Wow, I really think these ads are the way to go! So, here is mine:

Me: 22 (55), single (divorced), lady (I don't spit on the sidewalk), looking for love (looking for a sucker to support me).

You: financially secure (wildly wealthy), worldly (you travel 365 days a year), generous (gimme gimme gimme!), man (woman).

Wish me luck!

Charlene said...

Age is the one thing all men lie about. I met a guy once who told me on line that he was 50. He died about 5 years later and his obit said he was 78. It got so bad I had a friend who started asking for a drivers license when she met someone. Knowing a guy's real name and real age is important.

KrippledWarrior said...

I've never seen Craig's list. Do women really fall for this? Or are they all as intelligent as yourself?
By the way!!! What was on that plate you're scrubbing with your tongue?

KrippledWarrior said...

PS.
I'm really 80! And I couldn't get it up with a crane!
;)

Red Shoes said...

I LOVE your "manslations!!"

Women lie about their ages too... Laura lied about her age by a good 5 years... I guess if one will lie about one thing, they will lie about anything...

~shoes~

Jimmy's Journal said...

Excellent, witty post! I may have to try a version of that on Jimmy's Journal one day. I love the concept and you are just the creative artist to learn from.

Jimmy

Riot Kitty said...

Bwahahahahaha!~! Thank you for the laughs, this is all *so* true!

mac said...

Never trust any guy who starts out by writing, "I'm 40, Yo"...that's a very bad sign.


That being said,
I'm 45 (no yo) and I am neither cute nor handsome.

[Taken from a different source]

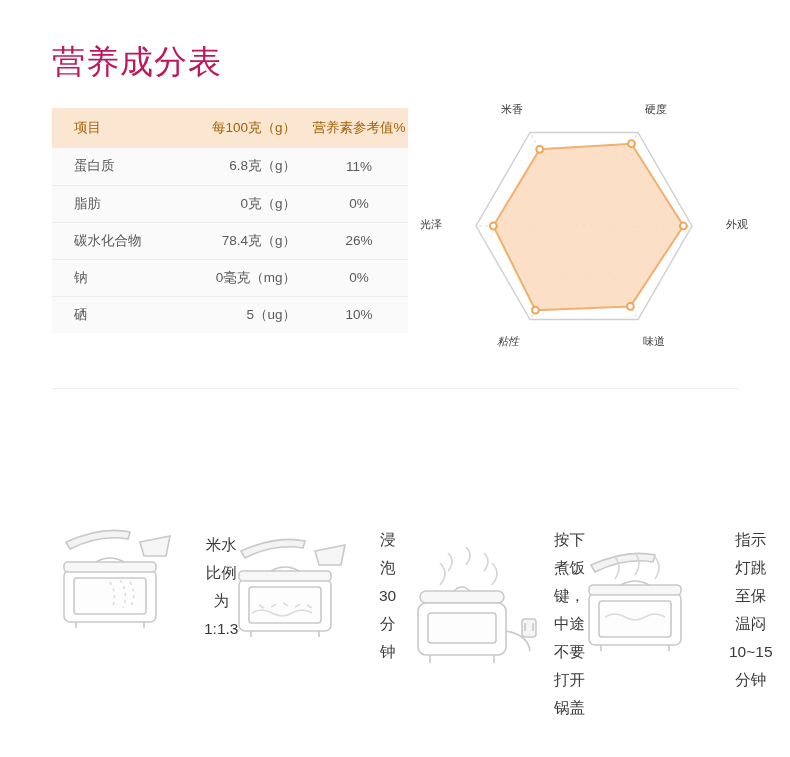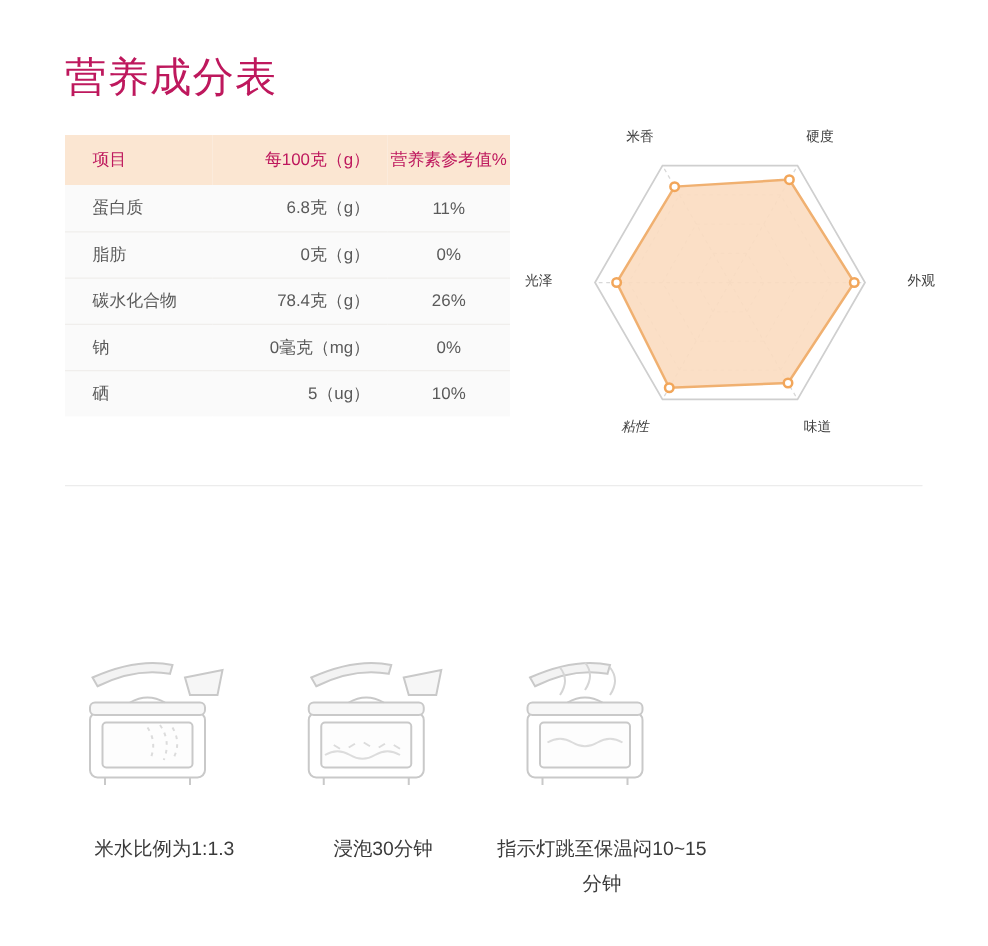"项目" #nutrition-table thead th { color: #be185d -> #a16207 }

But, hey, I still have most of my original hair, even if it is getting gray ;-)

Anonymous said...

Oh dear lord. Sad thing is, while I was reading it I kept thinking, "..this sounds like something my ex would write." LOL!

Ileana said...

You had me at "that's what she said!" Oh yeah! lol

You have a way of dissecting men, like no other chica I know. You could be a regular on "Millionaire Matchmaker" and do the DVD version of manslations there. Honestly, send them your resume and a few links to your blog. You'd get paid well for this, Chica!!

Senorita said...

I love all your comments on my "manslations", you rock !

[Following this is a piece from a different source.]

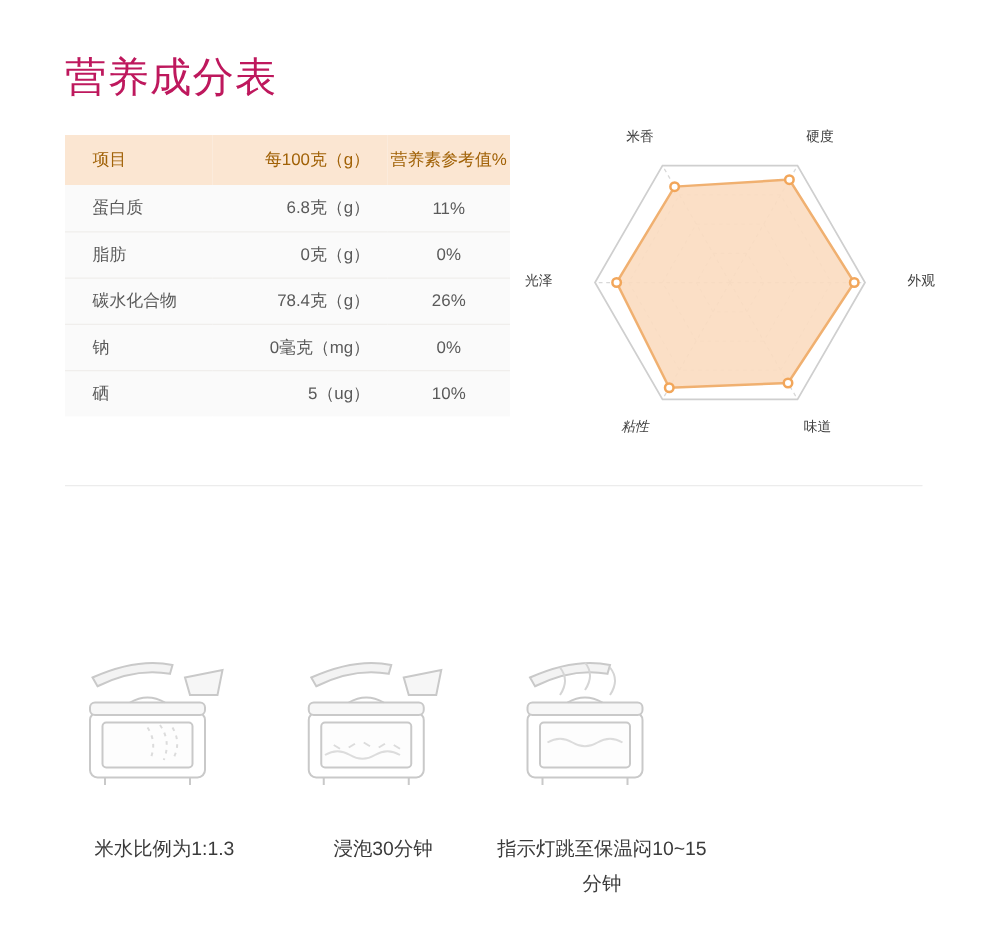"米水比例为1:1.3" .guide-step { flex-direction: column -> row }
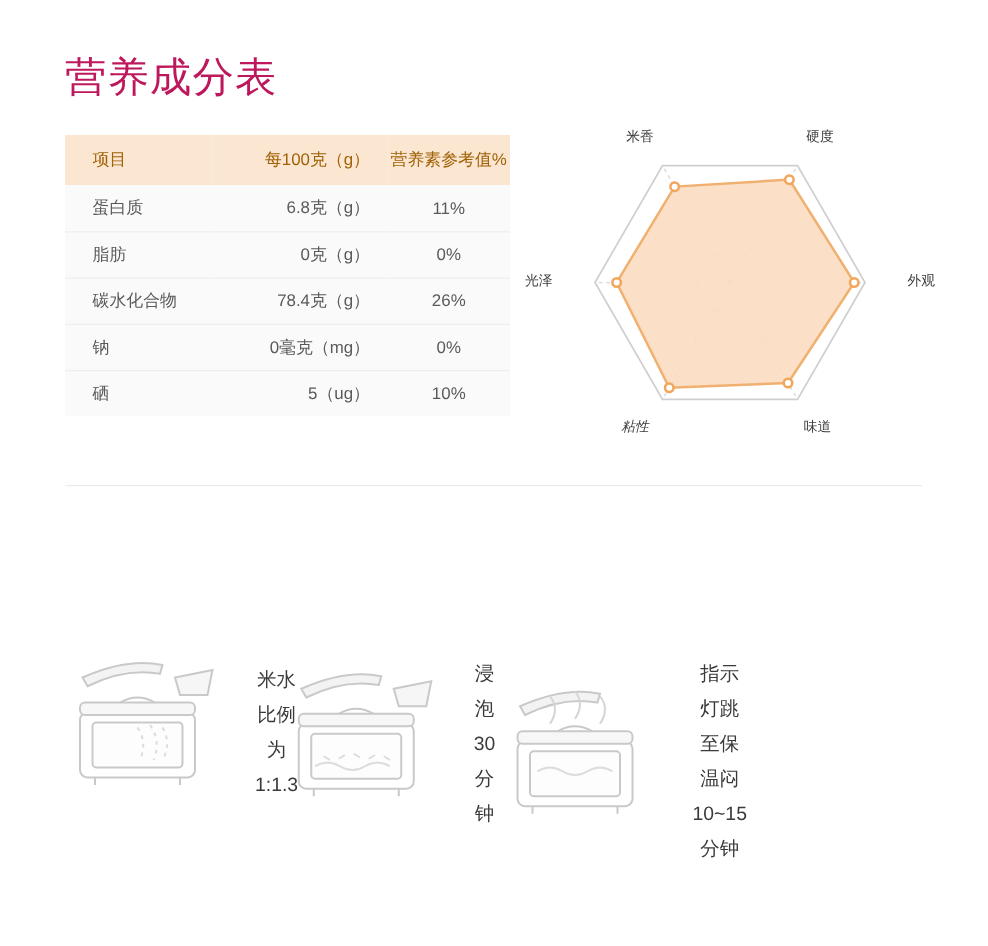"按下煮饭键，中途不要打开锅盖" div.guide-step { html: none -> <div> <div> <svg> <path></path> <path></path> <rect></rect> <path></path> <rect></rect> <rect></rect> <path></path> <path></path> <rect></rect> <path></path> </svg> </div> <div>按下煮饭键，中途不要打开锅盖</div> </div> }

Krippled Warrior, I was eating Cappuccino ice cream mud pie with a thick cookie crust. I just could not help myself in that restaurant, and I was totally willing to embarrass myself to the sake of getting every last bit of it off my plate.

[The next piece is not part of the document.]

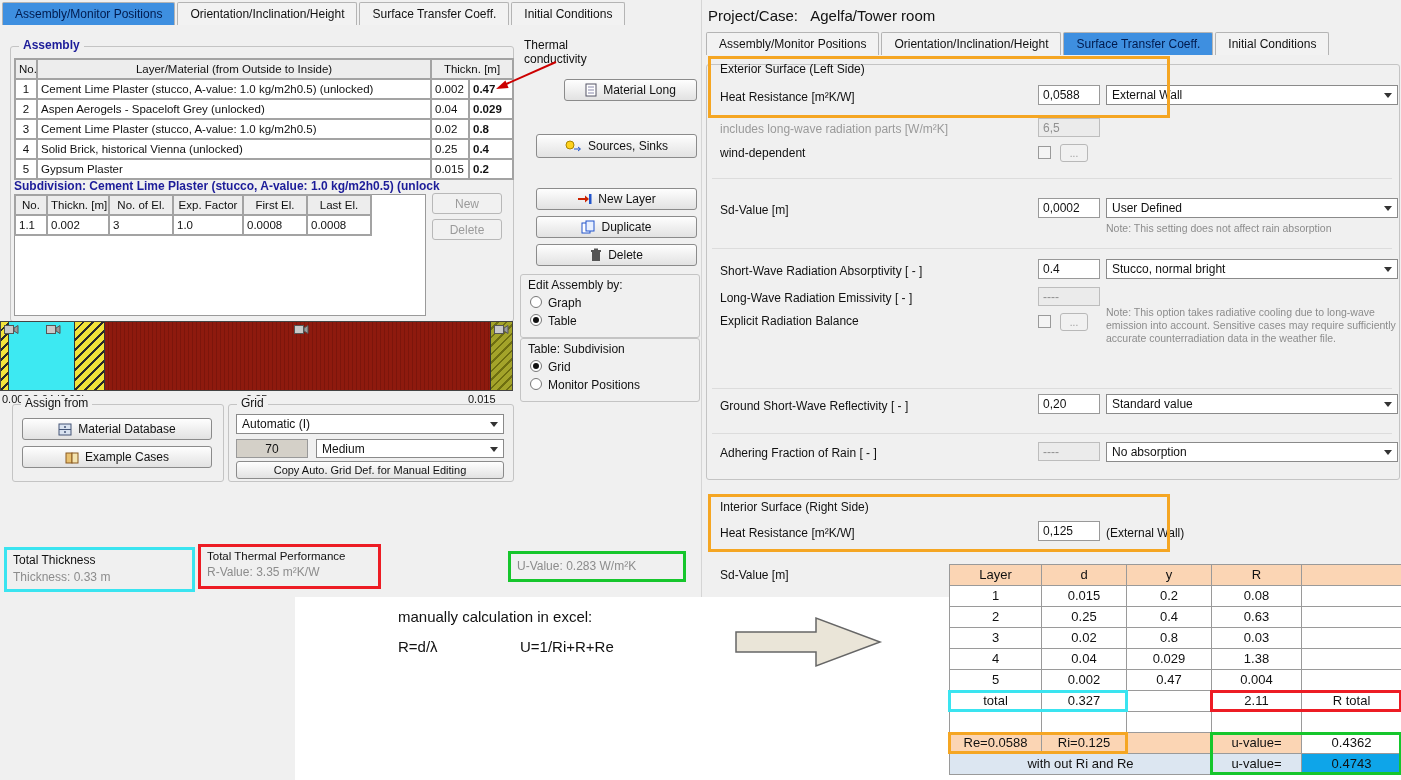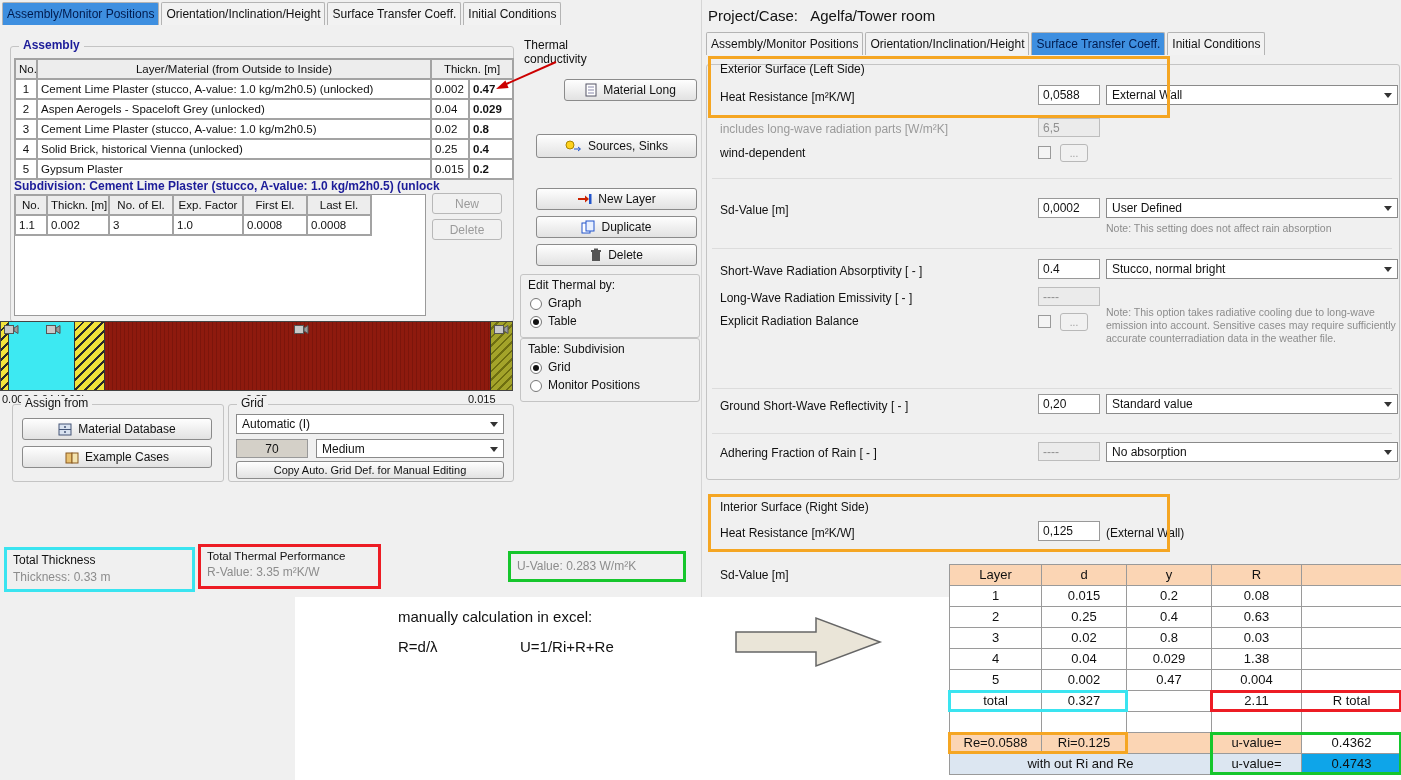"Assembly/Monitor Positions" .tab { padding: 4px 4px -> 4px 12px }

The Girl With The Mousy Hair said...

Love the new licking photo. As for these adds well I love your version better and I would be more likely to reply, as at least your version is funny x

Anonymous said...

It all comes with home training my friend. Men in the south are typically gentlemen. It's the way we are raised. Try a different geographical location to find the right type of guys.

HMCinCali said...

Great insight into that Craigs listing. Thanks for the laugh.

That is way cool that some fellow tipped his hat at you. I love when men behave like gentlemen.

Anonymous said...

oh!SENORITA...lol...G-A-L! me going tell on you to your grannies!... WHEN WOULD YOU EVER BE SERIOUS?! [then you wouldn't be much fun to be with! *wink-wink*]hehehe

Frequent Traveler said...

Oh good lord, I am so glad I'm single!!!! It is staggering men like that exist. A pulse and no brain.